Stored items
☆ ☆ ☆ ☆ ☆

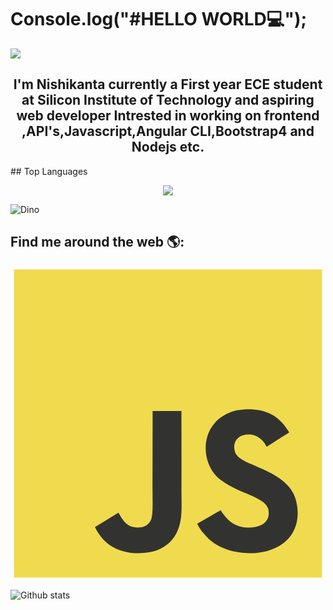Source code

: 
<h1 style="color="yellow"">Console.log("#HELLO WORLD💻");
</h1>
<img src="https://komarev.com/ghpvc/?username=NishikantaRay">  
 <h2 align="center">
            I'm  Nishikanta currently a First year ECE student at Silicon Institute of Technology and aspiring web developer 
                              Intrested in working on frontend ,API's,Javascript,Angular CLI,Bootstrap4 and Nodejs etc.
</h2>
## Top Languages
 <p align="center"> 
<img src="https://github-readme-stats-aj8vj7k8x.vercel.app/api/top-langs/?username=NishikantaRay&layout=compact&title_color=ffc857&icon_color=8ac926&text_color=daf7dc&bg_color=151515&card_width=400"/>
</p>
<!--<p align="center">
 <img width="700" align="center" src="https://user-images.githubusercontent.com/9840435/60266022-72a82400-98e7-11e9-9958-f9004c2f97e1.gif" alt="demo"/>
</p>--!>

![Dino](https://raw.githubusercontent.com/praveenscience/praveenscience/master/dino.gif)

## Find me around the web 🌎:


 
<link rel="stylesheet" href="https://cdn.jsdelivr.net/gh/konpa/devicon@master/devicon.min.css">
<i class="devicon-angularjs-plain-wordmark colored"></i>
<link rel="stylesheet" href="https://cdn.jsdelivr.net/gh/konpa/devicon@master/devicon.min.css">
<i class="devicon-bootstrap-plain-wordmark colored"></i>
<link rel="stylesheet" href="https://cdn.jsdelivr.net/gh/konpa/devicon@master/devicon.min.css">
<i class="devicon-c-plain-wordmark colored"></i>
<link rel="stylesheet" href="https://cdn.jsdelivr.net/gh/konpa/devicon@master/devicon.min.css">
<i class="devicon-cplusplus-plain colored"></i>
<link rel="stylesheet" href="https://cdn.jsdelivr.net/gh/konpa/devicon@master/devicon.min.css">
<i class="devicon-css3-plain-wordmark colored"></i>
<link rel="stylesheet" href="https://cdn.jsdelivr.net/gh/konpa/devicon@master/devicon.min.css">
<i class="devicon-github-plain colored"></i>
<link rel="stylesheet" href="https://cdn.jsdelivr.net/gh/konpa/devicon@master/devicon.min.css">
<i class="devicon-javascript-plain colored"></i>
<svg viewBox="0 0 128 128">
<path fill="#F0DB4F" d="M1.408 1.408h125.184v125.185h-125.184z"></path><path fill="#323330" d="M116.347 96.736c-.917-5.711-4.641-10.508-15.672-14.981-3.832-1.761-8.104-3.022-9.377-5.926-.452-1.69-.512-2.642-.226-3.665.821-3.32 4.784-4.355 7.925-3.403 2.023.678 3.938 2.237 5.093 4.724 5.402-3.498 5.391-3.475 9.163-5.879-1.381-2.141-2.118-3.129-3.022-4.045-3.249-3.629-7.676-5.498-14.756-5.355l-3.688.477c-3.534.893-6.902 2.748-8.877 5.235-5.926 6.724-4.236 18.492 2.975 23.335 7.104 5.332 17.54 6.545 18.873 11.531 1.297 6.104-4.486 8.08-10.234 7.378-4.236-.881-6.592-3.034-9.139-6.949-4.688 2.713-4.688 2.713-9.508 5.485 1.143 2.499 2.344 3.63 4.26 5.795 9.068 9.198 31.76 8.746 35.83-5.176.165-.478 1.261-3.666.38-8.581zm-46.885-37.793h-11.709l-.048 30.272c0 6.438.333 12.34-.714 14.149-1.713 3.558-6.152 3.117-8.175 2.427-2.059-1.012-3.106-2.451-4.319-4.485-.333-.584-.583-1.036-.667-1.071l-9.52 5.83c1.583 3.249 3.915 6.069 6.902 7.901 4.462 2.678 10.459 3.499 16.731 2.059 4.082-1.189 7.604-3.652 9.448-7.401 2.666-4.915 2.094-10.864 2.07-17.444.06-10.735.001-21.468.001-32.237z"></path>
</svg>

<!---
- 🌱 I’m currently learning ...
- 👯 I’m looking to collaborate on ...
- 🤔 I’m looking for help with ...
- 💬 Ask me about ...
- 📫 How to reach me: ...
- 😄 Pronouns: ...
- ⚡ Fun fact: ...<br>
//https://n.nishikantaray.workers.dev/<br>
//http://nishikantaray.ml/<br>
//https://mydhenkanal.000webhostapp.com/jungle/jungleview.html
//nishikanta.xyz
/*nishikantaray.xyz/-->
<!--- This is an HTML comment in Markdown -->
![Github stats](https://github-readme-stats.vercel.app/api?username=NishikantaRay&count_private=true&show_icons=true&title_color=333&icon_color=333)
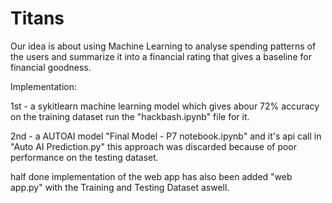 # Titans
Our idea is about using Machine Learning to analyse spending patterns of the users and summarize it into a financial rating that gives a baseline for financial goodness.

Implementation:

1st - a sykitlearn machine learning model which gives abour 72% accuracy on the training dataset
run the "hackbash.ipynb" file for it.

2nd - a AUTOAI model "Final Model - P7 notebook.ipynb" and it's api call in "Auto AI Prediction.py" this approach was discarded because of poor performance on the testing dataset.

half done implementation of the web app has also been added "web app.py" with the Training and Testing Dataset aswell.
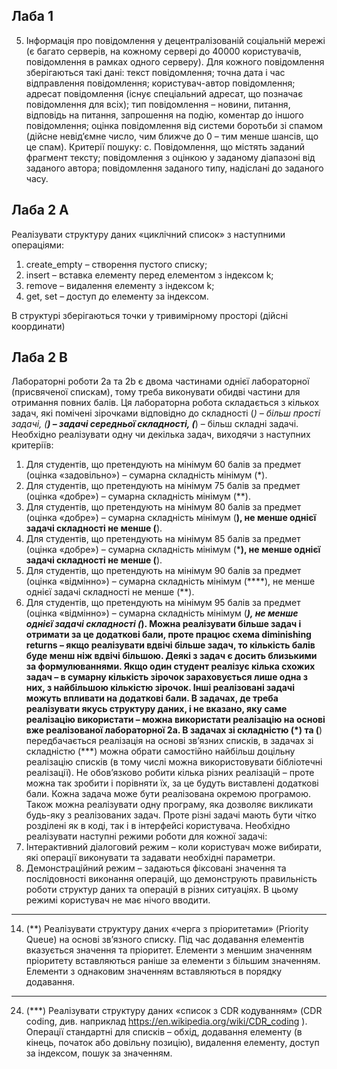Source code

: ## Лаба 1  
5. Інформація про повідомлення у децентралізованій соціальній мережі (є
багато серверів, на кожному сервері до 40000 користувачів,
повідомлення в рамках одного серверу). Для кожного повідомлення
зберігаються такі дані: текст повідомлення; точна дата і час
відправлення повідомлення; користувач-автор повідомлення; адресат
повідомлення (існує спеціальний адресат, що позначає повідомлення
для всіх); тип повідомлення – новини, питання, відповідь на питання,
запрошення на подію, коментар до іншого повідомлення; оцінка
повідомлення від системи боротьби зі спамом (дійсне невід’ємне
число, чим ближче до 0 – тим менше шансів, що це спам). Критерії
пошуку:
c. Повідомлення, що містять заданий фрагмент тексту;
повідомлення з оцінкою у заданому діапазоні від заданого
автора; повідомлення заданого типу, надіслані до заданого часу.  

## Лаба 2 A
Реалізувати структуру даних «циклічний список» з наступними операціями: 
1) create_empty – створення пустого списку;  
2) insert – вставка елементу перед елементом з індексом k;  
3) remove – видалення елементу з індексом k;   
4) get, set – доступ до елементу за індексом.  

В структурі зберігаються точки у тривимірному просторі (дійсні координати)

## Лаба 2 B
Лабораторні роботи 2a та 2b є двома частинами однієї лабораторної (присвяченої спискам), тому треба виконувати обидві частини для отримання повних балів.
Ця лабораторна робота складається з кількох задач, які помічені зірочками відповідно до складності (*) – більш прості задачі, (**) – задачі середньої складності, (***) – більш складні задачі. Необхідно реалізувати одну чи декілька задач, виходячи з наступних критеріїв:
1.	Для студентів, що претендують на мінімум 60 балів за предмет (оцінка «задовільно») – сумарна складність мінімум (*).
2.	Для студентів, що претендують на мінімум 75 балів за предмет (оцінка «добре») – сумарна складність мінімум (**).
3.	Для студентів, що претендують на мінімум 80 балів за предмет (оцінка «добре») – сумарна складність мінімум (**), не менше однієї задачі складності не менше (**).
4.	Для студентів, що претендують на мінімум 85 балів за предмет (оцінка «добре») – сумарна складність мінімум (***), не менше однієї задачі складності не менше (**).
5.	Для студентів, що претендують на мінімум 90 балів за предмет (оцінка «відмінно») – сумарна складність мінімум (****), не менше однієї задачі складності не менше (**).
6.	Для студентів, що претендують на мінімум 95 балів за предмет (оцінка «відмінно») – сумарна складність мінімум (*****), не менше однієї задачі складності (***).
Можна реалізувати більше задач і отримати за це додаткові бали, проте працює схема diminishing returns – якщо реалізувати вдвічі більше задач, то кількість балів буде менш ніж вдвічі більшою. 
Деякі з задач є досить близькими за формулюваннями. Якщо один студент реалізує кілька схожих задач – в сумарну кількість зірочок зараховується лише одна з них, з найбільшою кількістю зірочок. Інші реалізовані задачі можуть впливати на додаткові бали.
В задачах, де треба реалізувати якусь структуру даних, і не вказано, яку саме реалізацію використати – можна використати реалізацію на основі вже реалізованої лабораторної 2а. В задачах зі складністю (*) та (**) передбачається реалізація на основі зв’язних списків, в задачах зі складністю (***) можна обрати самостійно найбільш доцільну реалізацію списків (в тому числі можна використовувати бібліотечні реалізації). Не обов’язково робити кілька різних реалізацій – проте можна так зробити і порівняти їх, за це будуть виставлені додаткові бали.
Кожна задача може бути реалізована окремою програмою. Також можна реалізувати одну програму, яка дозволяє викликати будь-яку з реалізованих задач. Проте різні задачі мають бути чітко розділені як в коді, так і в інтерфейсі користувача. Необхідно реалізувати наступні режими роботи для кожної задачі: 
1.	Інтерактивний діалоговий режим – коли користувач може вибирати, які операції виконувати та задавати необхідні параметри. 
2.	Демонстраційний режим – задаються фіксовані значення та послідовності виконання операцій, що демонструють правильність роботи структур даних та операцій в різних ситуаціях. В цьому режимі користувач не має нічого вводити. 
---------------------------------------------------------------------------------------------------------------------------------------------------------------------------------------------
14.	(**) Реалізувати структуру даних «черга з пріоритетами» 
(Priority Queue) на основі зв’язного списку. 
Під час додавання елементів вказується значення та пріоритет. 
Елементи з меншим значенням пріоритету вставляються раніше за елементи з більшим значенням. 
Елементи з однаковим значенням вставляються в порядку додавання. 
-------------------------------------------------------------------------------------------------------------------------------------------------------------------------------------------------
24.	(***) Реалізувати структуру даних «список з CDR кодуванням» 
(CDR coding, див. наприклад https://en.wikipedia.org/wiki/CDR_coding ). 
Операції стандартні для списків – обхід, додавання елементу (в кінець, 
початок або довільну позицію), видалення елементу, доступ за індексом, пошук за значенням.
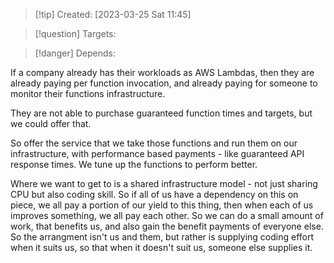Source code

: 
>[!tip] Created: [2023-03-25 Sat 11:45]

>[!question] Targets: 

>[!danger] Depends: 

If a company already has their workloads as AWS Lambdas, then they are already paying per function invocation, and already paying for someone to monitor their functions infrastructure.

They are not able to purchase guaranteed function times and targets, but we could offer that.


So offer the service that we take those functions and run them on our infrastructure, with performance based payments - like guaranteed API response times.
We tune up the functions to perform better.

Where we want to get to is a shared infrastructure model - not just sharing CPU but also coding skill.  So if all of us have a dependency on this on piece, we all pay a portion of our yield to this thing, then when each of us improves something, we all pay each other.  So we can do a small amount of work, that benefits us, and also gain the benefit payments of everyone else.  So the arrangment isn't us and them, but rather is supplying coding effort when it suits us, so that when it doesn't suit us, someone else supplies it.



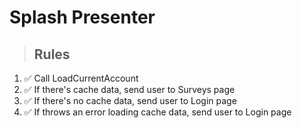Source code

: # Splash Presenter

> ## Rules
1. ✅ Call LoadCurrentAccount
2. ✅ If there's cache data, send user to Surveys page
3. ✅ If there's no cache data, send user to Login page
4. ✅ If throws an error loading cache data, send user to Login page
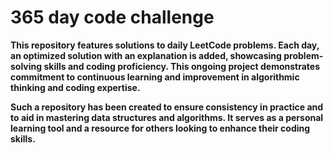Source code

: # 365 day code challenge

<b>This repository features solutions to daily LeetCode problems. Each day, an optimized solution with an explanation is added, showcasing problem-solving skills and coding proficiency. This ongoing project demonstrates commitment to continuous learning and improvement in algorithmic thinking and coding expertise.

Such a repository has been created to ensure consistency in practice and to aid in mastering data structures and algorithms. It serves as a personal learning tool and a resource for others looking to enhance their coding skills.</b>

☆ ☆ ☆ ☆ ☆

- What is required -
Please report the number of lines in the data that include "списку", with no other words.

- Solution to this task -
2